I have used a couple of different brands the RIT brand with the knots and rings. I felt was a good concept, but we had trouble with tangles, etc. I found the best search rope was 9mm kevlar blend that we found. We ended up using it with our RIT Bags. We connected it to the RIT bag with captive-eye carabiners so if we had to extend it for whatever reason, or leave it because of shortage we could. We had 200' in our RIT bag. It is lightweight so it didn't add any drag. Tim Sendelbach has a couple of good programs that deals with search lines, so I am uploading them for you.
I like the kevlar for search ropes dues to the high heat and abrasion resistence. I hate the price. I got rope for my department called Glo-flex by Sterling. It is a regular kernamantle rope with a reflective tracer. At least you have a chance of locating it if you lose it in the dark. If we trash it, we will replace it.
We only have one station that has rope as they deal with high angle rescue. Each truck carries water rescue rope, but have really never looked into search rope. We have always set it up that you go in with a hose line and don't leave the hose. This might be something to look into, as well we train on how to figure out the direction of the hose line by the markings felt on the hose connections. Even search and rescue always goes in with a charged hose.
At my Dept. we each have 100' of rope and a carabiner hooked to our pants and put in our right side pocket we hook to the porch and go in only 1oo' it has worked twice in finding a lost ff, it also is a way to find your way back out.
My engine is the only one of the 4 that I know of that carries rope. We have 2 bags with 100' of non-life safety rope with a carribener in the end. We generally do not go anywhere without a hose, but if we do this is what we would use. I personally carry 50' of 10mm PMI with a NFPA G rated carribener on the end so this fat kid and his crew can get the heck out of dodge when it hits the fan.
Here in Kansas City MO we lost a good friend and Battalion Chief John Tvedten on Dec. 18th of 99. We weren't prepared for that type of fire and it took one of ours. After the memorial service a few of us got together and over the course of the next 10 years, ( we still improve on it as we teach it), have simmered it down to a fairly simple and effective large area search we use exclusively for RIT. This is it in a nut shell.

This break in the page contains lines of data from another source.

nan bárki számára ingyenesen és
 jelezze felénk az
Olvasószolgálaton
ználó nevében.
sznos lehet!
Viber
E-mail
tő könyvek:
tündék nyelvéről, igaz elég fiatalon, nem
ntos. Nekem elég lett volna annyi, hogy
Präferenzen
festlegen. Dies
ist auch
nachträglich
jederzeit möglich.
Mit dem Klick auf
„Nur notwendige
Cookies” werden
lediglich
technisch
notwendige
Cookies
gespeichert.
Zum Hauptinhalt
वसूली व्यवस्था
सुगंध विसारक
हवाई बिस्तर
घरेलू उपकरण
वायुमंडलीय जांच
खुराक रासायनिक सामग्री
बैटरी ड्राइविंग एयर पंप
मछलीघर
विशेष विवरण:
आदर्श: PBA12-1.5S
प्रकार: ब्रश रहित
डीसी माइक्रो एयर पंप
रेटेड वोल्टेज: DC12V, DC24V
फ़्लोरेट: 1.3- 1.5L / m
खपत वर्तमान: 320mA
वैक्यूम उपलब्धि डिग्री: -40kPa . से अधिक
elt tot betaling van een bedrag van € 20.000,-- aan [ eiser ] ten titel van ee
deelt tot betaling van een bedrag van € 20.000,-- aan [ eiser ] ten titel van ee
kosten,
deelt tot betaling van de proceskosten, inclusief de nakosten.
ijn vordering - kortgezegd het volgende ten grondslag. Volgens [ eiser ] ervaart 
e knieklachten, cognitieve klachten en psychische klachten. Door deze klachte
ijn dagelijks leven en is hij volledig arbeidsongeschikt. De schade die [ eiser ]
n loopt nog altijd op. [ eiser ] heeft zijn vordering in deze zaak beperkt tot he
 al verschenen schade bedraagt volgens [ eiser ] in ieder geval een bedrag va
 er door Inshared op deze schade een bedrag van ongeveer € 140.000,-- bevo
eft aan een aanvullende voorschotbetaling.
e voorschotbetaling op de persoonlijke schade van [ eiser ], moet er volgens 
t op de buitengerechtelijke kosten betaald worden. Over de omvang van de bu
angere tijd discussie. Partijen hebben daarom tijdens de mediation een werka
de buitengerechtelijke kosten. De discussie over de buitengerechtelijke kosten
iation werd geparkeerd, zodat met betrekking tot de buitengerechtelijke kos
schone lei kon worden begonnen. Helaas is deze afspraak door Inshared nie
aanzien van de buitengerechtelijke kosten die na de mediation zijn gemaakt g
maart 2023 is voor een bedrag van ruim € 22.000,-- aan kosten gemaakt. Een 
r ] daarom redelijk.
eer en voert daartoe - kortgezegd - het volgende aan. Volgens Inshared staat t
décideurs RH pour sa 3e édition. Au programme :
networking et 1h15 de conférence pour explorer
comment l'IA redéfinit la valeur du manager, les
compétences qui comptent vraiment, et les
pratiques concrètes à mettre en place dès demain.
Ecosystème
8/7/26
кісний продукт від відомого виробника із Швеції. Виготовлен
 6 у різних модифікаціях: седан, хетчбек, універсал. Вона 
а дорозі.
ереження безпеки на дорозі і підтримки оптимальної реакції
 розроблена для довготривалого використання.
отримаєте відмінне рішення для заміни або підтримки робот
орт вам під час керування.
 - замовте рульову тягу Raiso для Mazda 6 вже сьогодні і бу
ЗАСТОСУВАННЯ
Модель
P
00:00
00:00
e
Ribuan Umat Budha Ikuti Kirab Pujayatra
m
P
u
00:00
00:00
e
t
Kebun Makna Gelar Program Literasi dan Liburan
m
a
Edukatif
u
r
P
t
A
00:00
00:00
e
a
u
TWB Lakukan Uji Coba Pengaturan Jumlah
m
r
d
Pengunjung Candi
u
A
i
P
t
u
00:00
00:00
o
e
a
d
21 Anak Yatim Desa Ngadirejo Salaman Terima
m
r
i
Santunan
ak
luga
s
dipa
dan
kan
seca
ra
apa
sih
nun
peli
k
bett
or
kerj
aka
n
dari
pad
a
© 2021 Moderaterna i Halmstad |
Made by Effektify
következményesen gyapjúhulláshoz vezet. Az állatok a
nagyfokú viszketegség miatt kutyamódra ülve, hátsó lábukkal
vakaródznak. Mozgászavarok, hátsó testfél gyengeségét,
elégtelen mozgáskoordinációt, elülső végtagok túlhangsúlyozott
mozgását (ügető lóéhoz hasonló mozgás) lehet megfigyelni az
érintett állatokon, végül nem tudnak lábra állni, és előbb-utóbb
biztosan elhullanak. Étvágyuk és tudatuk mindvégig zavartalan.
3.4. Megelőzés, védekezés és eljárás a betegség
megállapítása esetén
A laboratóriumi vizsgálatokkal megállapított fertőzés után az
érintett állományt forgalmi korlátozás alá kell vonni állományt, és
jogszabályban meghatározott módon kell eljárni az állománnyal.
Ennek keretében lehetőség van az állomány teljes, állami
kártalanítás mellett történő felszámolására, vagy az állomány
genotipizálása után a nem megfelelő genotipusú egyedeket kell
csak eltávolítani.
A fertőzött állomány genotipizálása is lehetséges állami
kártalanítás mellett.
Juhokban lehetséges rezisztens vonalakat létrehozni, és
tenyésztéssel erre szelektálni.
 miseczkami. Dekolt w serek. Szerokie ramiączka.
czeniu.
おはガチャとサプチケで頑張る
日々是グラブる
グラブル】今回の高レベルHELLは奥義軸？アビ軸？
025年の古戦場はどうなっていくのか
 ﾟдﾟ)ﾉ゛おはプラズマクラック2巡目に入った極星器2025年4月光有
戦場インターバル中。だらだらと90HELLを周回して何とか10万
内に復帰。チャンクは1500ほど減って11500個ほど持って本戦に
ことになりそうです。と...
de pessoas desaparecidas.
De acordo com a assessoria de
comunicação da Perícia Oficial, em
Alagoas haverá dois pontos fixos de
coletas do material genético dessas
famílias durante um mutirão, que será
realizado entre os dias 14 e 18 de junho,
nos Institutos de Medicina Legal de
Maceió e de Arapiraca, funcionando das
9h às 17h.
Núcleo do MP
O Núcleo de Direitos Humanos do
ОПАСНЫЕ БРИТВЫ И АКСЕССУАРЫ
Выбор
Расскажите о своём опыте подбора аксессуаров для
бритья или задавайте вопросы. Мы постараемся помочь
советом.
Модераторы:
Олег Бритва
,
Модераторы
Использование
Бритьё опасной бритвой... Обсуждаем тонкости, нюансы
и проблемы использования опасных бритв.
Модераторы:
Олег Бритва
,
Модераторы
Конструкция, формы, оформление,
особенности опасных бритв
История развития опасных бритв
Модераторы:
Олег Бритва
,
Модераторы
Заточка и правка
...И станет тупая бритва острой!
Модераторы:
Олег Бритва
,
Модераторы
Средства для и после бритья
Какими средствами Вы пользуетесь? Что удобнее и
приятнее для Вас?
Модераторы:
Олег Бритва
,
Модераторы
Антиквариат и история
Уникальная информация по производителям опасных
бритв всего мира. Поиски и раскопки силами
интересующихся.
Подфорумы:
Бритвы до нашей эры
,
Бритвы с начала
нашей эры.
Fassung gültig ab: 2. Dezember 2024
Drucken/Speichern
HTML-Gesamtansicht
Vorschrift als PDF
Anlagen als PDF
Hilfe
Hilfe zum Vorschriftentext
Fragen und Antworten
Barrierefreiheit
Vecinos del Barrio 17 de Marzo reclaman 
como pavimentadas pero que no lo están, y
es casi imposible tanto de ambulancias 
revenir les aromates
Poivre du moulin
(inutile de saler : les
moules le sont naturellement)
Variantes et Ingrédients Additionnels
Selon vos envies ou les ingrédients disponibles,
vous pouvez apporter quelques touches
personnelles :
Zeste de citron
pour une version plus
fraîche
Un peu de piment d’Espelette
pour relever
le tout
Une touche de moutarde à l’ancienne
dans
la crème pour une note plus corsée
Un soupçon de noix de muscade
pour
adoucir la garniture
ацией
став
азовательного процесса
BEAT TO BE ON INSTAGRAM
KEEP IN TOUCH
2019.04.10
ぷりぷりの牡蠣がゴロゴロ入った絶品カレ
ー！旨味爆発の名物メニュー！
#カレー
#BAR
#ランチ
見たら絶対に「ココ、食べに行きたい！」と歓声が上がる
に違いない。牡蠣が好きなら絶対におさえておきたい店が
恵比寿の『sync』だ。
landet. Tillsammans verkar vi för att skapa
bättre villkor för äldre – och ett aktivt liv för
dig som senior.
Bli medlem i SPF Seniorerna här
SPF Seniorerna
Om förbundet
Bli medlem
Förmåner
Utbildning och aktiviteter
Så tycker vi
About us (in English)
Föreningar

Team consists of four members. Two pairs. First pair make up the A-team and is the company officer , "lead-in" , as he will have the thermal imaging camera and will have to make decisions ,like is this a viable search. Next is the " mule" he gets this name because he hauls the rope bag ( 300" of 9mm kernmantle) and a rescue scba bottle with an imbilicle hose to quick fill a down firefighters bottle. These two enter the structure tethered together and the mule is attached to the rope. they are requested to acknowledge a status update every 3 min. If at 12 minutes no victim is found then the team is recalled and another team with fresh air take over ( At this point only two people are in the hazardous area doing the search) When a victim is found the A team sizes up what they might need and the B team can bring it in with them. The B team are attached to the rope seperately and follow the rope to the a teams location to help extricate the victim.
This works really well but I don't to give too much info because it can be dangerous. The past four years we've been going around the state of Missouri teaching this technique to departments from St. Louis to Rolla, Springfield,. For more info shoot a memo back.
We use 200' 9mm kermantle with reflective tracers tied hard to a solid immovable object outside. Two go in, one leading sounding and one moving the bag with the extra bottle with buddy hose. When we get to a doorway, say to an office, the lead clips onto a 50' rope in the bag while the bag tender stays at the doorway. We only feed enough rope to the searcher based on his visibility or reach of feel and he sweeps the room.